Even so, against Justin's forecast that we have little idea what "the world is going to look like when we get through to the other side of this," I am pretty confident we humans are about to face a gigantic debt crisis. Whole sectors of our leveraged economies are imploding (bricks and mortar retailing and real estate, leisure/tourism, sports, etc. [see here for first hints]) and will miss debt repayments on mortgages and other forms of financing. And while the financial sector has an incentive to extend repayment on non-performing loans, whole industries are facing cash crunches if not bankruptcy. So, even if individuals can be supported by a basic income or welfare, as the lockdowns last, no accounting sleight of hand or more easy credit will prevent massive defaults.**
So, even if we can hope for a genuine economic recovery at the end of the pandemic, and the acceleration of new modes of living together (and, perhaps, apart to slow down virus transmission) that do not fall victim to what Justin correctly criticizes as "human exceptionalism," at some point we will be back in familiar territory. Before long the "wanton delectation" that Justin bids farewell to will be replaced, first, within the pandemic by (recall) dissolute mirth and gaiety. And, then, to be followed by political turmoil because debt forgiveness and 'controlled' inflation will be back on the political agenda. When David Graeber advocates debt jubilees from the anarchist margins, he was ignored. But before long it will be captains of industry that will call it sensible.

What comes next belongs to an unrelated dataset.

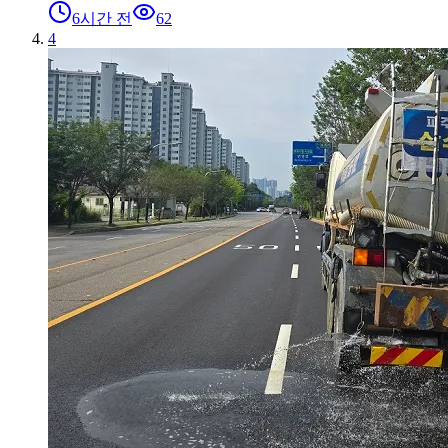
6시간 전
62
4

I fear an age of debt cancellation and inflation because they strengthen the hands of zero-sum politicians; more dangerous, yet, they upend existing social hierarchies in dramatic fashion. They, thereby, embolden those who need encouragement least, political adventurers. I glance over at my son, and, inspired by Justin, I wish to freeze time, inspired by the poets, in the form of limitation between un-being and being, and try to capture the moment--i will continue the daily digressions; but in the back of my head I hear the voice telling me, compound interest does not respect our wishes.
+My students ended up in timezones very far apart.
*Hence the lack of blogging. I did co-author a piece, with Eric Winsberg, engaging with the headlines published in New Statesman.
**As I write this the US National Debt is $23,542,522,737,422. To put that in perspective, with the policies just enacted it will soon surpass the level relative to GDP just after WWII, a moment when there was huge pent-up demand, a newly mobilized and educated workforce, and a slew of technologies waiting for civilian deployment.